| Document passage |
__________________________________________________

John Roberts is a decent family man and a bright, articulate, thoughtful judge. He has a quality absent in previous right wing candidates like Antonin Scalia and Robert Bork, namely a judicial temperament that makes litigants feel that they have been respectfully heard whether they are on the winning or losing side of a verdict.

But John Roberts is the wrong man for the job. Despite the fact that the White House has withheld key documents either out of incompetence or a fear that those documents might prove embarrassing, we have learned enough from the files on Roberts at the Reagan Library to make it clear that he should be rejected.

This conclusion has only been solidified by Roberts' testimony during this week's hearings. He has been a polished performer, but in failing to present clear answers to straightforward questions, Roberts missed a crucial opportunity to answer legitimate concerns about his record and show compassion for those who have been excluded from the American Dream. The consistent mark of Roberts' career is a lack of commitment to making the Constitution's promise of equal protection a reality for all Americans, particularly the most vulnerable in our society.

__________________________________________________

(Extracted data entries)
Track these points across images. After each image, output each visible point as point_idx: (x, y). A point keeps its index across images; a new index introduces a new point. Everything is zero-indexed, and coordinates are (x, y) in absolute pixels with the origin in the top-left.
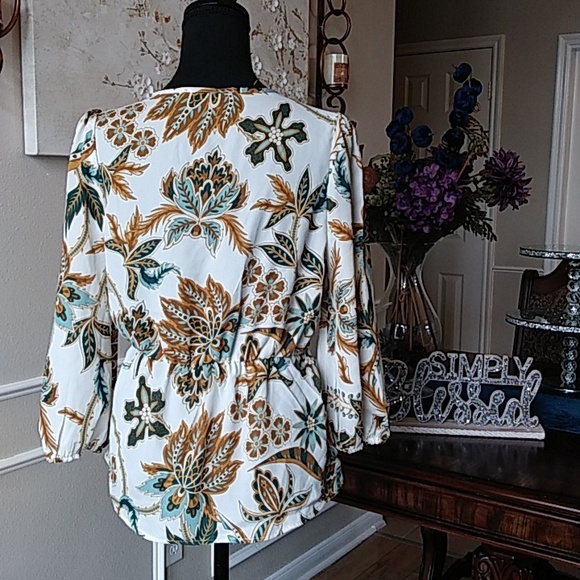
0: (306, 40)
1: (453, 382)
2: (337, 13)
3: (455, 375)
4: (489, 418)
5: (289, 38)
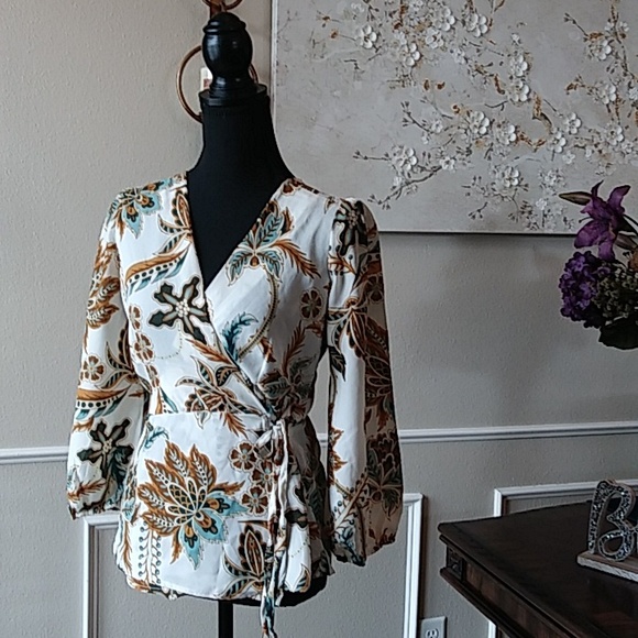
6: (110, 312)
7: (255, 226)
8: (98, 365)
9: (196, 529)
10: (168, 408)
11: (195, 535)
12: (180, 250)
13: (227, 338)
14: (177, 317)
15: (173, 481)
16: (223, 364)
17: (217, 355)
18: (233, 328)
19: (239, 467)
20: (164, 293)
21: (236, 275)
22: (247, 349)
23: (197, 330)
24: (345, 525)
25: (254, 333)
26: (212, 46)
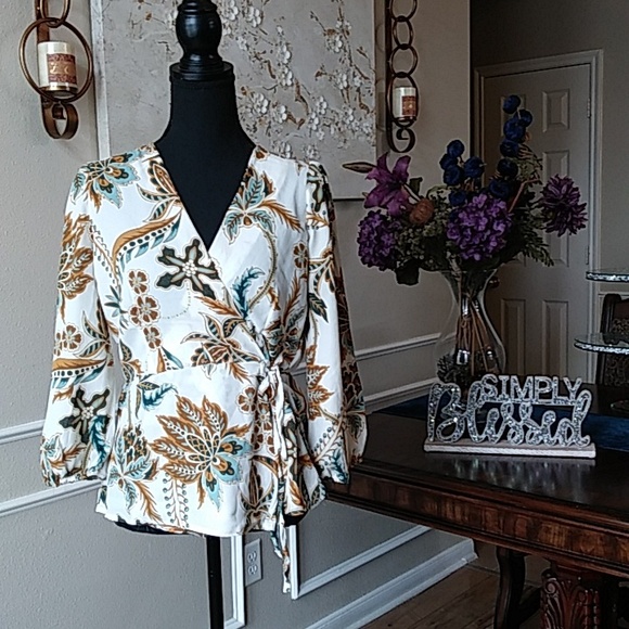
0: (372, 76)
1: (505, 402)
2: (404, 47)
3: (507, 396)
4: (541, 438)
5: (354, 76)
6: (85, 282)
7: (240, 189)
8: (75, 333)
9: (216, 474)
10: (172, 364)
11: (214, 480)
12: (171, 216)
13: (238, 291)
14: (185, 277)
15: (190, 431)
16: (230, 316)
17: (225, 309)
18: (243, 282)
19: (247, 410)
20: (167, 256)
21: (234, 235)
22: (256, 300)
23: (206, 287)
24: (334, 447)
25: (263, 285)
26: (191, 25)
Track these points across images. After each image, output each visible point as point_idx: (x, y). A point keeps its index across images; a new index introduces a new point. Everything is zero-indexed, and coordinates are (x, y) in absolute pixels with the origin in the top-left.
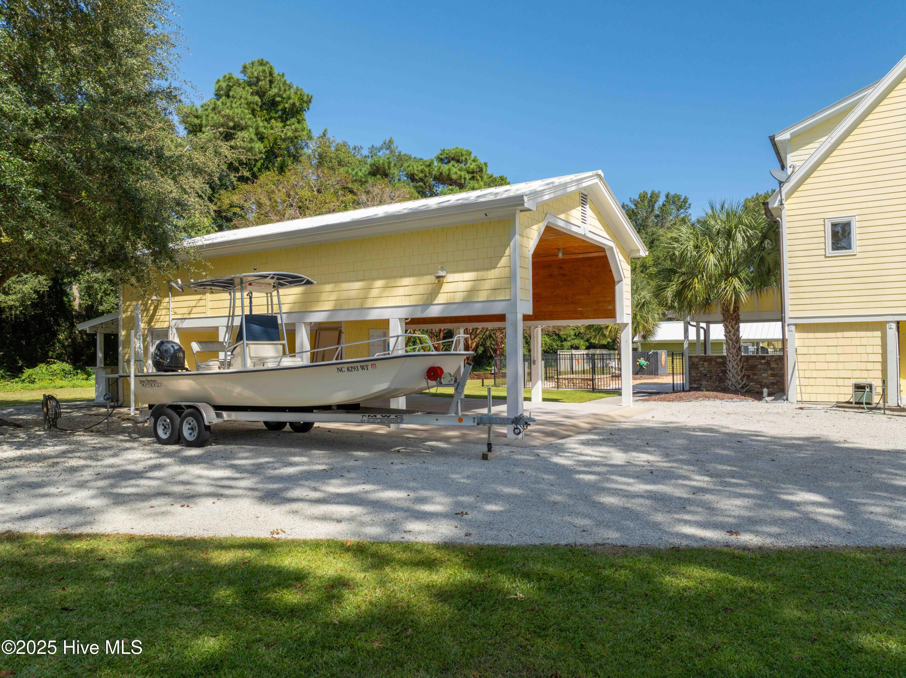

__________________________________________________

| Brief A |
List every person named by both first and last name in the passage about John Roberts.
| Brief B |
Carry the passage about John Roberts forward from its final sentence.
The entries are separate material and do not belong to the passage about John Roberts.

| Written response A |
John Roberts, Antonin Scalia, Robert Bork

| Written response B |
He has opposed laws protecting the rights of girls and young women to have the same opportunities in sports as boys and young men. He has argued that politicians, not individual women themselves, ought to control women's reproductive health care. He has opposed various remedies for the racial injustices which have occurred in America since slavery and which persist today. He has consistently joined the radical right in seeking to weaken voting rights protections, in essence attacking the rights of black and Hispanic voters to cast their ballot without paying poll taxes or being subjected to intimidation or gerrymandering. He fought against protecting all Americans from workplace discrimination. Most worrisome, he refused to answer questions on his limited view of the right to personal privacy that most Americans take for granted.

Over the last half century, we have made great progress in promoting equal opportunity for all Americans, but there is still much work to be done. Hurricane Katrina was more than the most catastrophic natural disaster in American history. Those who have in so many ways been denied the opportunity for full participation in our society once again suffered disproportionately in this tragedy -- seniors, African-Americans and those burdened by poverty.

Now is not the time for a Chief Justice who is bent on turning back the progress we have made in moving America forward.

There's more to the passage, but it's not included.